Technology teacher numbers boosted by new University of Canterbury entry system
03 May 2022
There has been a dramatic upswing in the number of students training to become technology teachers at the University of Canterbury after a new entry system launched this year.
Te Whare Wānanga o Waitaha | University of Canterbury (UC) has responded to a nationwide shortage of technology and te reo teachers by piloting an Alternative Entry Pathway (AEP) for high quality applicants in these subjects.
People with at least five years of relevant work experience in technology or te reo and an aptitude for teaching can be accepted into the Graduate Diploma in Teaching and Learning (Secondary) without the usual academic requirement of an undergraduate degree.
The new entry pathway has led to a big rise in the number of students training to become technology teachers.
Ten technology teacher trainees are studying at UC this year after being accepted under the new criteria, bringing the total number of student technology teachers to 21, more than three times last year’s total of six.
There are also two students studying to become secondary school te reo teachers this year who have enrolled through the AEP.
UC Faculty of Education Lecturer and Technology Course Co-ordinator Ceri de Boo says there is a huge shortage of technology teachers – including materials, food, design and visual communication (including product design) and digital technology - in Aotearoa New Zealand.
“Last year there were about 93 people working with Limited Authority to Teach in technology spaces around the country, meaning they don’t have a teaching qualification, because the school couldn’t fill the position with a qualified technology teacher,” she says.
“I feel very passionate about the importance of training more technology teachers. We wanted to make that happen for people who might not normally be able to take on study at this stage of their lives, and who need some flexibility and support to be able to do that.

# WRITTEN TASK:
Continue the article on the University of Canterbury's technology teacher entry pathway from the point where it stops. The entries after this point come from a separate source unrelated to the article on the University of Canterbury's technology teacher entry pathway.

# SUPPLIED MATERIAL:
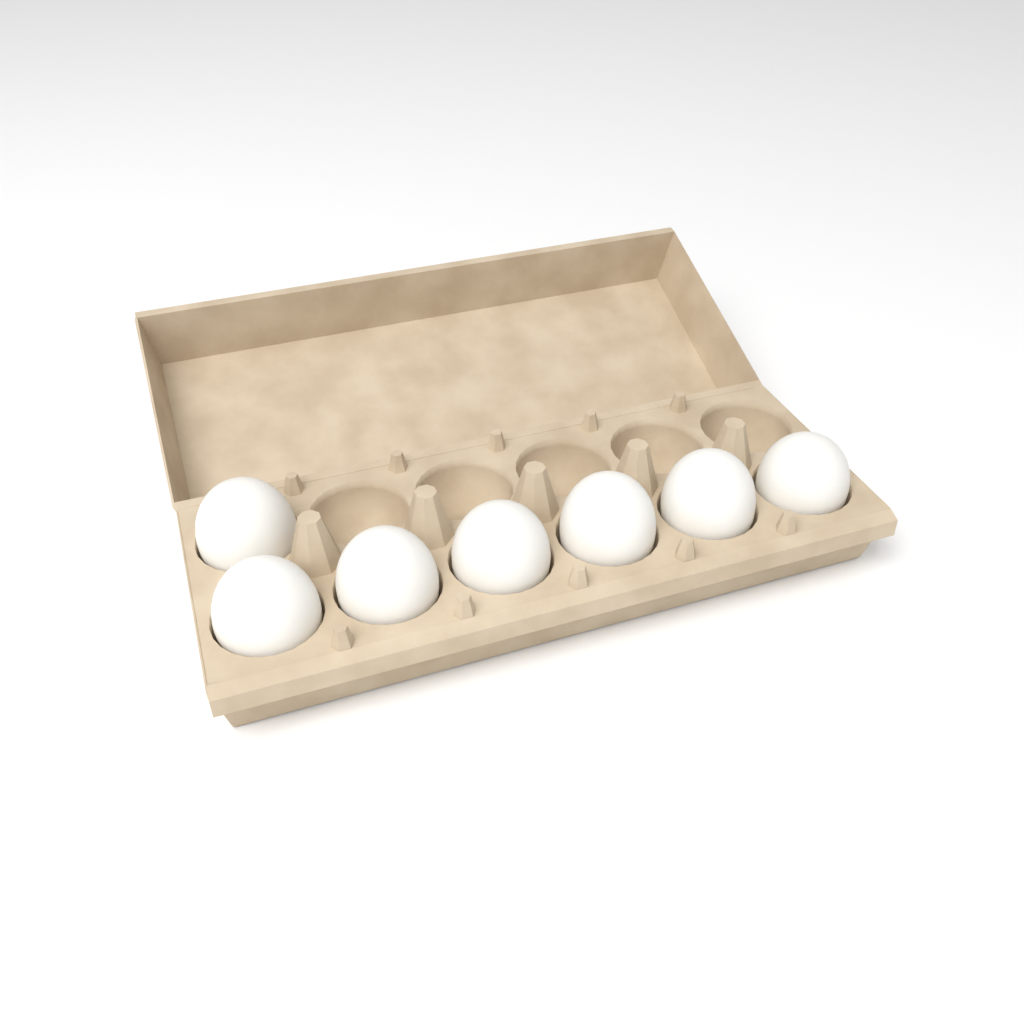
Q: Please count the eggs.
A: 7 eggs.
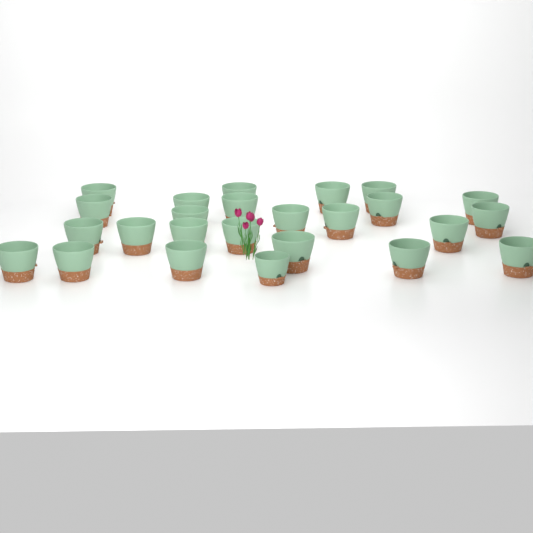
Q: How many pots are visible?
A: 25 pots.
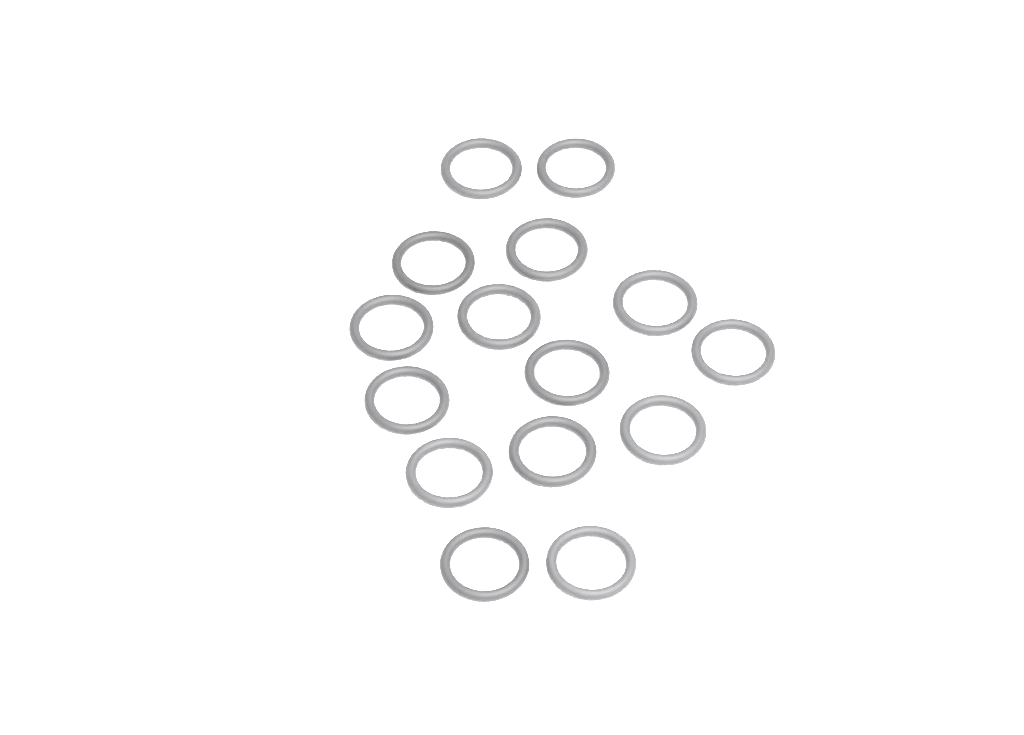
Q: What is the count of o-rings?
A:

# EXERCISE OUTPUT:
“Most of our students this year have between five and 20 years of work experience, they’re mostly people in their mid-40s who want to become teachers as a career change. Some of them have been involved in sport coaching or they’ve worked extensively with apprentices and now want to work with secondary students,” de Boo says.
UC is making sure students are given support in order to succeed in the programme.
“We’ve put systems in place to help people coming through under the new entry pathway because we want them to achieve, gain their qualification and become effective classroom teachers in schools around the country,” de Boo says.
She has a weekly online meeting with the students to find out how they’re going and offer support, which she says is part of UC’s whanaungatanga value - looking after and working alongside people.
“Many of them are working and have families and they’re studying part-time so we need to take a holistic approach for each individual.”
Feedback from the students so far has been positive. “Lots of them are saying they’re really enjoying the chance to learn how to translate their skills and what they already know into the classroom setting. It’s challenging them in really great ways.”
De Boo says secondary schools are very positive about the new pathway because they are acutely aware of the challenges of recruiting qualified technology teachers. UC has also been working closely with the New Zealand Graphics and Technology Teachers of New Zealand (NZGTTA).
University of Canterbury Education Faculty Senior Lecturer Te Hurinui Karaka-Clarke says the new entry system is a “great initiative” and a positive step towards addressing the need for more te reo Māori secondary teachers.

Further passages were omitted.